**Instructions to follow**
Return every line of the listing below that contains the string "whiskers". Match case exactly.

(Beginning of Supplied material)

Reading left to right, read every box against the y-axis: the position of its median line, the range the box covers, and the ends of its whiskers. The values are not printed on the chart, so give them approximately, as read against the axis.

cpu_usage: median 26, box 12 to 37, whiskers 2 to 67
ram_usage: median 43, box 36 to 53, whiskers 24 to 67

(End of Supplied material)
(Beginning of Supplied material)

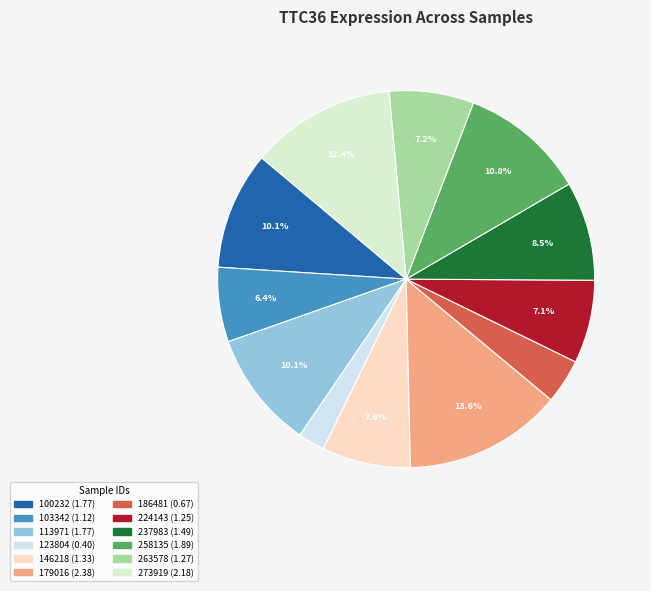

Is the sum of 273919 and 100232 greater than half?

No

(End of Supplied material)

**Response area**
Reading left to right, read every box against the y-axis: the position of its median line, the range the box covers, and the ends of its whiskers. The values are not printed on the chart, so give them approximately, as read against the axis.
cpu_usage: median 26, box 12 to 37, whiskers 2 to 67
ram_usage: median 43, box 36 to 53, whiskers 24 to 67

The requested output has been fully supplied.